Call her the girl with no name.http://www.cbc.ca/news/world/story/2013/01/03/iceland-name-fight.html
A 15-year-old is suing the Icelandic state for the right to legally use the name given to her by her mother. The problem? Blaer, which means light breeze in Icelandic, is not on a list approved by the government.
Like a handful of other countries, including Germany and Denmark, Iceland has official rules about what a baby can be named. In a country comfortable with a firm state role, most people don't question the Personal Names Register, a list of 1,712 male names and 1,853 female names that fit Icelandic grammar and pronunciation rules and that officials maintain will protect children from embarrassment. Parents can take from the list or apply to a special committee that has the power to say yea or nay.
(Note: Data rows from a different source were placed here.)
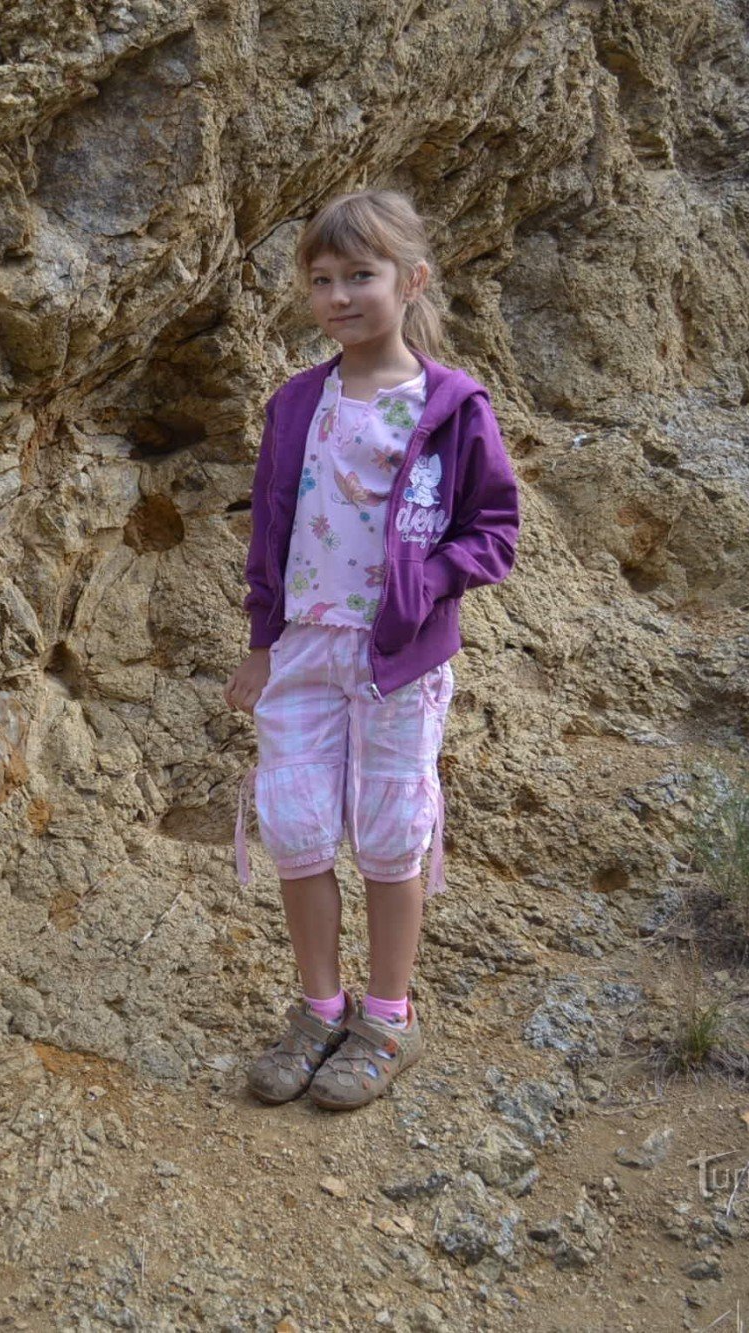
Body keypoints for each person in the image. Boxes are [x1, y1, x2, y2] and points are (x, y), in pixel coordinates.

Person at [223, 188, 520, 1111]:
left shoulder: (451, 406)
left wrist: (428, 582)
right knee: (297, 825)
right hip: (303, 648)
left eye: (361, 275)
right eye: (321, 280)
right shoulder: (295, 405)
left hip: (401, 658)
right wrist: (261, 642)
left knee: (392, 834)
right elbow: (270, 532)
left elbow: (494, 531)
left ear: (413, 280)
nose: (339, 296)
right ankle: (321, 1009)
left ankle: (388, 1015)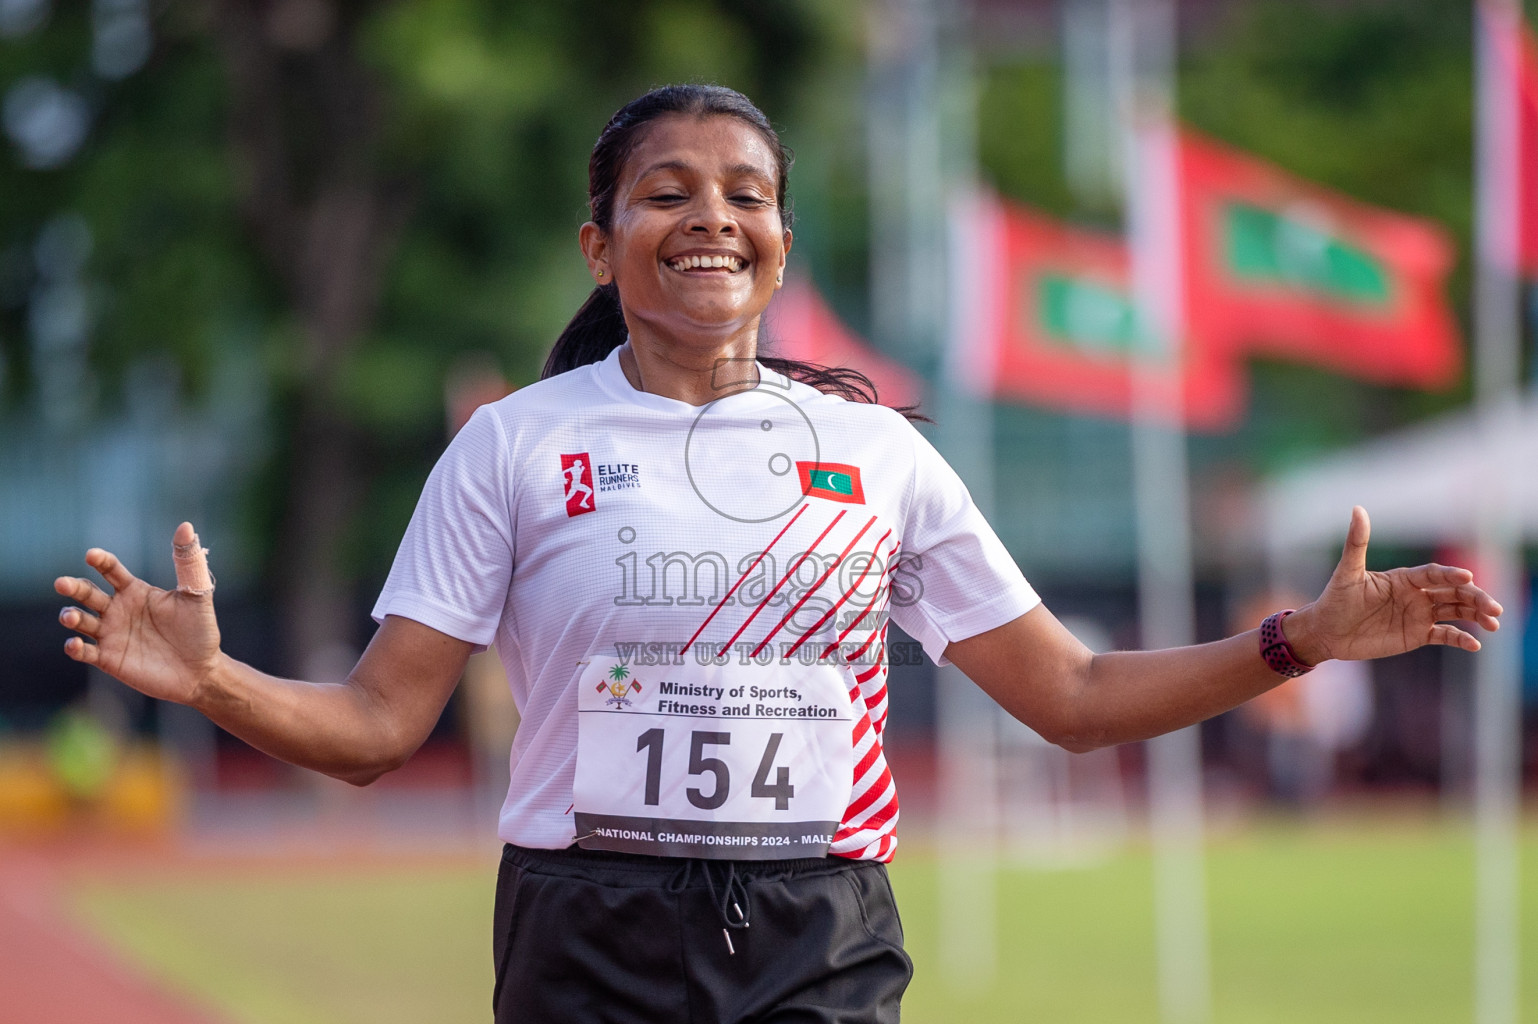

In Blaer's case, her mother said she learned the name wasn't on the register only after the priest who baptized the child later informed her he had mistakenly allowed it.
"I had no idea that the name wasn't on the list, the famous list of names that you can choose from," said Bjork Eidsdottir, adding she knew a Blaer whose name was accepted in 1973. This time, the panel turned it down on the grounds that the word Blaer takes a masculine article, despite the fact that it was used for a female character in a novel by Iceland's revered Nobel Prize-winning author Halldor Laxness.
Given names are even more significant in tiny Iceland than in many other countries: Everyone is listed in the phone book by their first names. Surnames are based on a parent's given name. Even the president, Olafur Ragnar Grimsson, is addressed simply as Olafur.
Blaer is identified as "Stulka" — or "girl" — on all her official documents, which has led to years of frustration as she has had to explain the whole story at the bank, renewing her passport and dealing with the country's bureaucracy.